**Quoted passage**:
=== Begin Enclosure ===

60 seconds — fine-grained, larger volume. The right answer for forensics, troubleshooting, and any case where minute-level resolution matters.
600 seconds (10 minutes) — coarser, smaller volume, default. Acceptable for capacity baselines and broad traffic patterns; too coarse for incident response.

The trade-off is real and often miscalibrated. A flow-log dataset at 600s aggregation is hard to use for tracing a specific connection. A flow-log dataset at 60s aggregation produces 10x the records. Pick deliberately and document the choice.

Custom format and parquet¶

Default flow log format captures a fixed set of fields. Custom format lets you choose from ~30 available fields, including useful additions like pkt-srcaddr / pkt-dstaddr (the actual packet source and destination, distinct from srcaddr / dstaddr which can be the load balancer or NAT gateway IP). For any environment with NAT or load balancers, custom format with the pkt-* fields is required to answer "where did this traffic actually originate". Parquet output is available for the S3 destination only and significantly reduces both storage and query cost.

=== End Enclosure ===

(Stored data entries)
=== Begin Enclosure ===

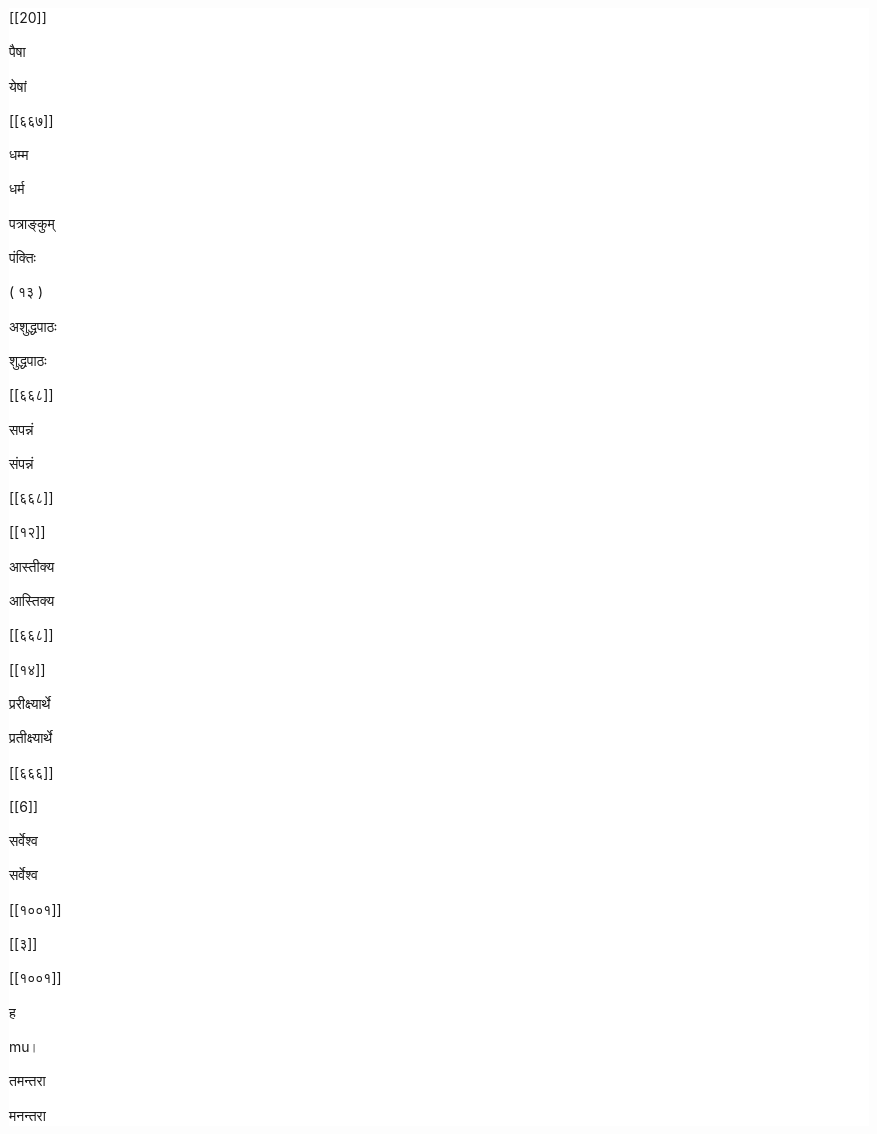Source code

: [[20]]

पैषा 

येषां 

[[६६७]]

धम्म 

धर्म 

पत्राङ्कुम् 

पंक्तिः 

( १३ ) 

अशुद्धपाठः 

शुद्धपाठः 

[[६६८]]

सपन्नं 

संपन्नं 

[[६६८]]

[[१२]]

आस्तीक्य 

आस्तिक्य 

[[६६८]]

[[१४]]

प्ररीक्ष्यार्थे 

प्रतीक्ष्यार्थे 

[[६६६]]

[[6]]

सर्वेश्व 

सर्वेश्व 

[[१००१]]

[[३]]

[[१००१]]

ह 

mu। 

तमन्तरा 

मनन्तरा 
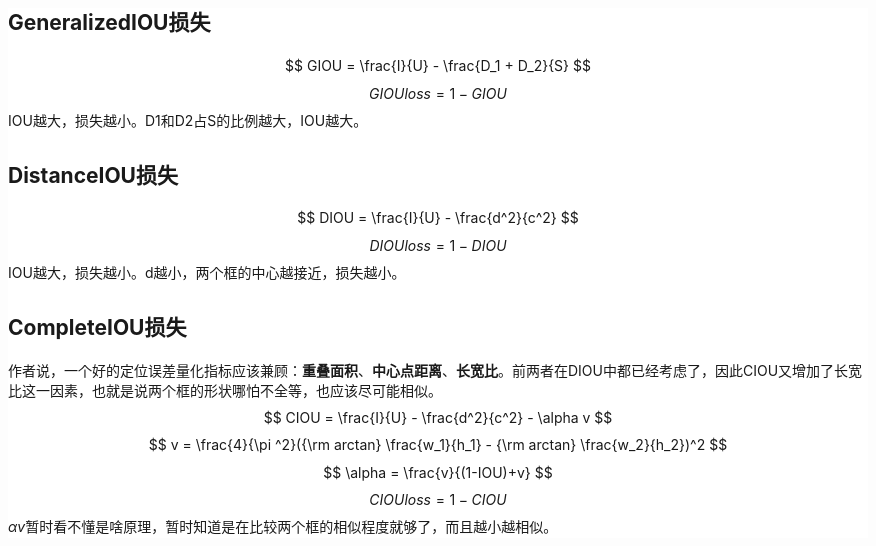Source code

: ## GeneralizedIOU损失
$$
GIOU = \frac{I}{U} - \frac{D_1 + D_2}{S}
$$
$$
GIOU loss = 1 - GIOU
$$
IOU越大，损失越小。D1和D2占S的比例越大，IOU越大。

## DistanceIOU损失
$$
DIOU = \frac{I}{U} - \frac{d^2}{c^2}
$$
$$
DIOU loss = 1 - DIOU
$$
IOU越大，损失越小。d越小，两个框的中心越接近，损失越小。

## CompleteIOU损失
作者说，一个好的定位误差量化指标应该兼顾：**重叠面积**、**中心点距离**、**长宽比**。前两者在DIOU中都已经考虑了，因此CIOU又增加了长宽比这一因素，也就是说两个框的形状哪怕不全等，也应该尽可能相似。
$$
CIOU = \frac{I}{U} - \frac{d^2}{c^2} - \alpha v
$$
$$
v = \frac{4}{\pi ^2}({\rm arctan} \frac{w_1}{h_1} - {\rm arctan} \frac{w_2}{h_2})^2
$$
$$
\alpha = \frac{v}{(1-IOU)+v}
$$
$$
CIOU loss = 1 - CIOU
$$
$\alpha v$暂时看不懂是啥原理，暂时知道是在比较两个框的相似程度就够了，而且越小越相似。



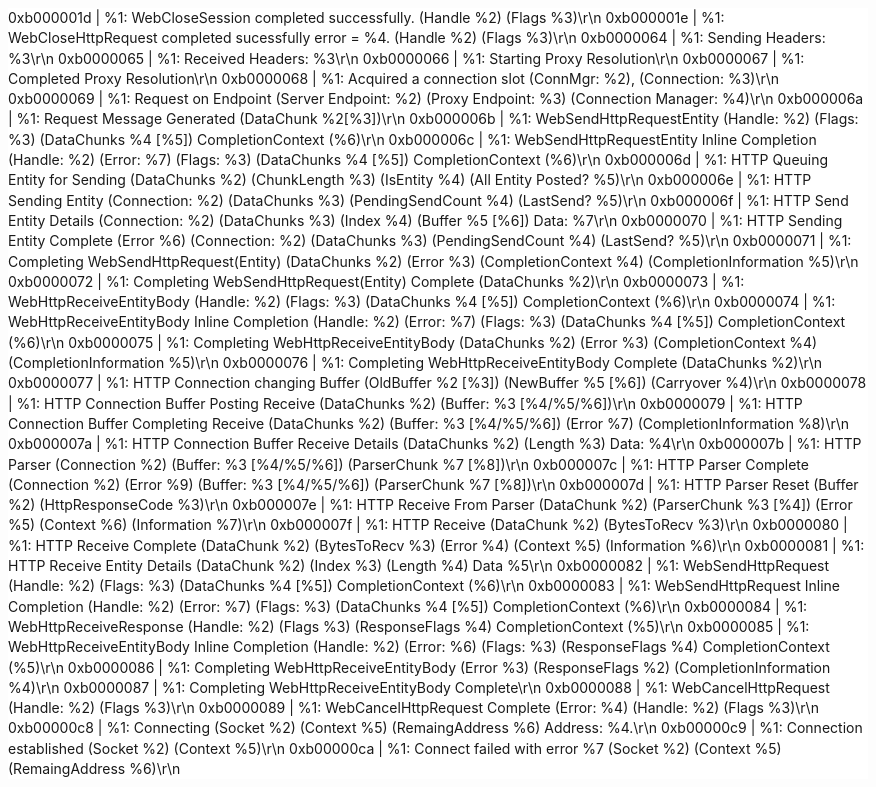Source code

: 0xb000001d | %1: WebCloseSession completed successfully. (Handle %2) (Flags %3)\r\n
0xb000001e | %1: WebCloseHttpRequest completed sucessfully error = %4. (Handle %2) (Flags %3)\r\n
0xb0000064 | %1: Sending Headers: %3\r\n
0xb0000065 | %1: Received Headers: %3\r\n
0xb0000066 | %1: Starting Proxy Resolution\r\n
0xb0000067 | %1: Completed Proxy Resolution\r\n
0xb0000068 | %1: Acquired a connection slot (ConnMgr: %2), (Connection: %3)\r\n
0xb0000069 | %1: Request on Endpoint (Server Endpoint: %2) (Proxy Endpoint: %3) (Connection Manager: %4)\r\n
0xb000006a | %1: Request Message Generated (DataChunk %2[%3])\r\n
0xb000006b | %1: WebSendHttpRequestEntity (Handle: %2) (Flags: %3) (DataChunks %4 [%5]) CompletionContext (%6)\r\n
0xb000006c | %1: WebSendHttpRequestEntity Inline Completion (Handle: %2) (Error: %7) (Flags: %3) (DataChunks %4 [%5]) CompletionContext (%6)\r\n
0xb000006d | %1: HTTP Queuing Entity for Sending (DataChunks %2) (ChunkLength %3) (IsEntity %4) (All Entity Posted? %5)\r\n
0xb000006e | %1: HTTP Sending Entity (Connection: %2) (DataChunks %3) (PendingSendCount %4) (LastSend? %5)\r\n
0xb000006f | %1: HTTP Send Entity Details (Connection: %2) (DataChunks %3) (Index %4) (Buffer %5 [%6]) Data: %7\r\n
0xb0000070 | %1: HTTP Sending Entity Complete (Error %6) (Connection: %2) (DataChunks %3) (PendingSendCount %4) (LastSend? %5)\r\n
0xb0000071 | %1: Completing WebSendHttpRequest(Entity) (DataChunks %2) (Error %3) (CompletionContext %4) (CompletionInformation %5)\r\n
0xb0000072 | %1: Completing WebSendHttpRequest(Entity) Complete (DataChunks %2)\r\n
0xb0000073 | %1: WebHttpReceiveEntityBody (Handle: %2) (Flags: %3) (DataChunks %4 [%5]) CompletionContext (%6)\r\n
0xb0000074 | %1: WebHttpReceiveEntityBody Inline Completion (Handle: %2) (Error: %7) (Flags: %3) (DataChunks %4 [%5]) CompletionContext (%6)\r\n
0xb0000075 | %1: Completing WebHttpReceiveEntityBody (DataChunks %2) (Error %3) (CompletionContext %4) (CompletionInformation %5)\r\n
0xb0000076 | %1: Completing WebHttpReceiveEntityBody Complete (DataChunks %2)\r\n
0xb0000077 | %1: HTTP Connection changing Buffer (OldBuffer %2 [%3]) (NewBuffer %5 [%6]) (Carryover %4)\r\n
0xb0000078 | %1: HTTP Connection Buffer Posting Receive (DataChunks %2) (Buffer: %3 [%4/%5/%6])\r\n
0xb0000079 | %1: HTTP Connection Buffer Completing Receive (DataChunks %2) (Buffer: %3 [%4/%5/%6]) (Error %7)  (CompletionInformation %8)\r\n
0xb000007a | %1: HTTP Connection Buffer Receive Details (DataChunks %2) (Length %3) Data: %4\r\n
0xb000007b | %1: HTTP Parser (Connection %2) (Buffer: %3 [%4/%5/%6]) (ParserChunk %7 [%8])\r\n
0xb000007c | %1: HTTP Parser Complete (Connection %2) (Error %9) (Buffer: %3 [%4/%5/%6]) (ParserChunk %7 [%8])\r\n
0xb000007d | %1: HTTP Parser Reset (Buffer %2) (HttpResponseCode %3)\r\n
0xb000007e | %1: HTTP Receive From Parser (DataChunk %2) (ParserChunk %3 [%4]) (Error %5) (Context %6) (Information %7)\r\n
0xb000007f | %1: HTTP Receive (DataChunk %2) (BytesToRecv %3)\r\n
0xb0000080 | %1: HTTP Receive Complete (DataChunk %2) (BytesToRecv %3) (Error %4) (Context %5) (Information %6)\r\n
0xb0000081 | %1: HTTP Receive Entity Details (DataChunk %2) (Index %3) (Length %4) Data %5\r\n
0xb0000082 | %1: WebSendHttpRequest (Handle: %2) (Flags: %3) (DataChunks %4 [%5]) CompletionContext (%6)\r\n
0xb0000083 | %1: WebSendHttpRequest Inline Completion (Handle: %2) (Error: %7) (Flags: %3) (DataChunks %4 [%5]) CompletionContext (%6)\r\n
0xb0000084 | %1: WebHttpReceiveResponse (Handle: %2) (Flags %3) (ResponseFlags %4) CompletionContext (%5)\r\n
0xb0000085 | %1: WebHttpReceiveEntityBody Inline Completion (Handle: %2) (Error: %6) (Flags: %3) (ResponseFlags %4) CompletionContext (%5)\r\n
0xb0000086 | %1: Completing WebHttpReceiveEntityBody (Error %3) (ResponseFlags %2) (CompletionInformation %4)\r\n
0xb0000087 | %1: Completing WebHttpReceiveEntityBody Complete\r\n
0xb0000088 | %1: WebCancelHttpRequest (Handle: %2) (Flags %3)\r\n
0xb0000089 | %1: WebCancelHttpRequest Complete (Error: %4) (Handle: %2) (Flags %3)\r\n
0xb00000c8 | %1: Connecting (Socket %2) (Context %5) (RemaingAddress %6) Address: %4.\r\n
0xb00000c9 | %1: Connection established (Socket %2) (Context %5)\r\n
0xb00000ca | %1: Connect failed with error %7 (Socket %2) (Context %5) (RemaingAddress %6)\r\n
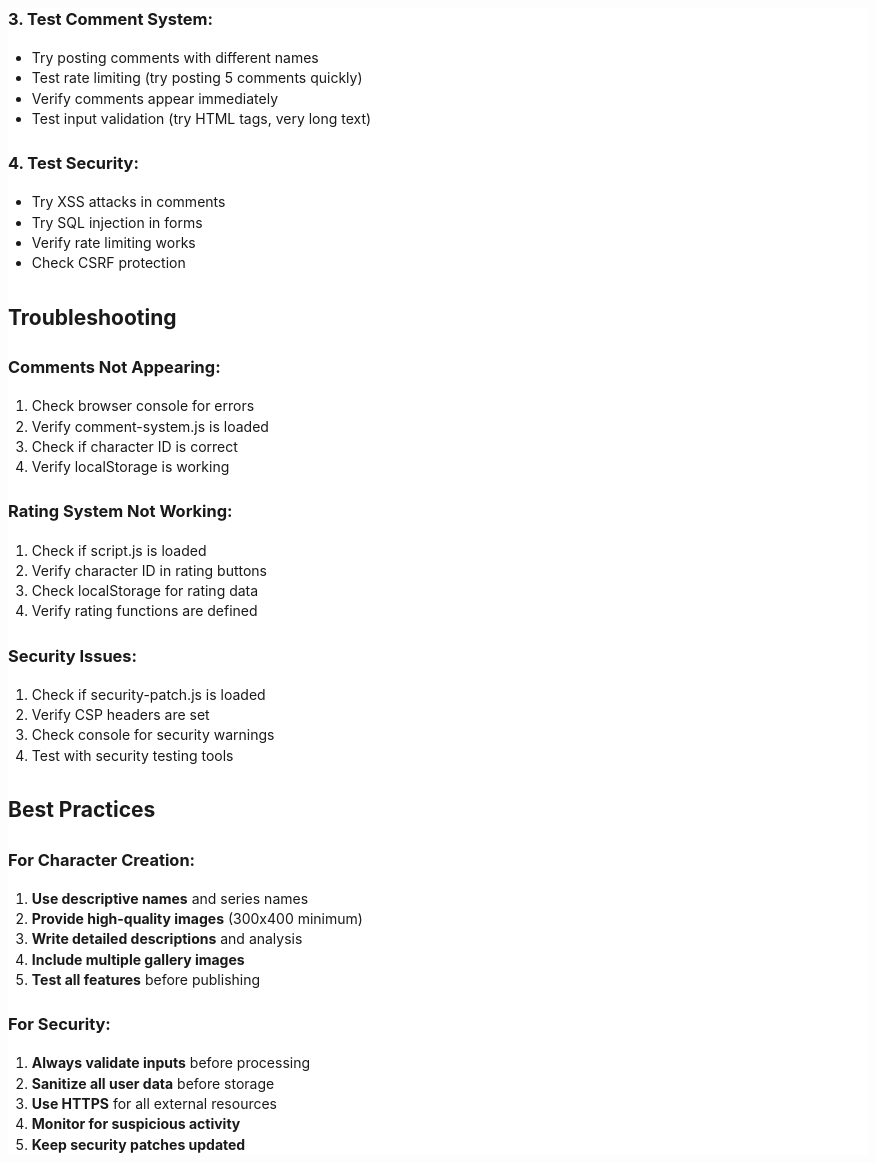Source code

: ### 3. Test Comment System:
- Try posting comments with different names
- Test rate limiting (try posting 5 comments quickly)
- Verify comments appear immediately
- Test input validation (try HTML tags, very long text)

### 4. Test Security:
- Try XSS attacks in comments
- Try SQL injection in forms
- Verify rate limiting works
- Check CSRF protection

## Troubleshooting

### Comments Not Appearing:
1. Check browser console for errors
2. Verify comment-system.js is loaded
3. Check if character ID is correct
4. Verify localStorage is working

### Rating System Not Working:
1. Check if script.js is loaded
2. Verify character ID in rating buttons
3. Check localStorage for rating data
4. Verify rating functions are defined

### Security Issues:
1. Check if security-patch.js is loaded
2. Verify CSP headers are set
3. Check console for security warnings
4. Test with security testing tools

## Best Practices

### For Character Creation:
1. **Use descriptive names** and series names
2. **Provide high-quality images** (300x400 minimum)
3. **Write detailed descriptions** and analysis
4. **Include multiple gallery images**
5. **Test all features** before publishing

### For Security:
1. **Always validate inputs** before processing
2. **Sanitize all user data** before storage
3. **Use HTTPS** for all external resources
4. **Monitor for suspicious activity**
5. **Keep security patches updated**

=== End Enclosure ===

**Action item A**: Copy out the entire passage on flow log aggregation and format, word for word.
**Action item B**: How many lines in the entries contain the string "console"? Reply with the number alone.
The text and the entries were taken from separate sources.

**Written answer A**:
60 seconds — fine-grained, larger volume. The right answer for forensics, troubleshooting, and any case where minute-level resolution matters.
600 seconds (10 minutes) — coarser, smaller volume, default. Acceptable for capacity baselines and broad traffic patterns; too coarse for incident response.

The trade-off is real and often miscalibrated. A flow-log dataset at 600s aggregation is hard to use for tracing a specific connection. A flow-log dataset at 60s aggregation produces 10x the records. Pick deliberately and document the choice.

Custom format and parquet¶

Default flow log format captures a fixed set of fields. Custom format lets you choose from ~30 available fields, including useful additions like pkt-srcaddr / pkt-dstaddr (the actual packet source and destination, distinct from srcaddr / dstaddr which can be the load balancer or NAT gateway IP). For any environment with NAT or load balancers, custom format with the pkt-* fields is required to answer "where did this traffic actually originate". Parquet output is available for the S3 destination only and significantly reduces both storage and query cost.

**Written answer B**: 2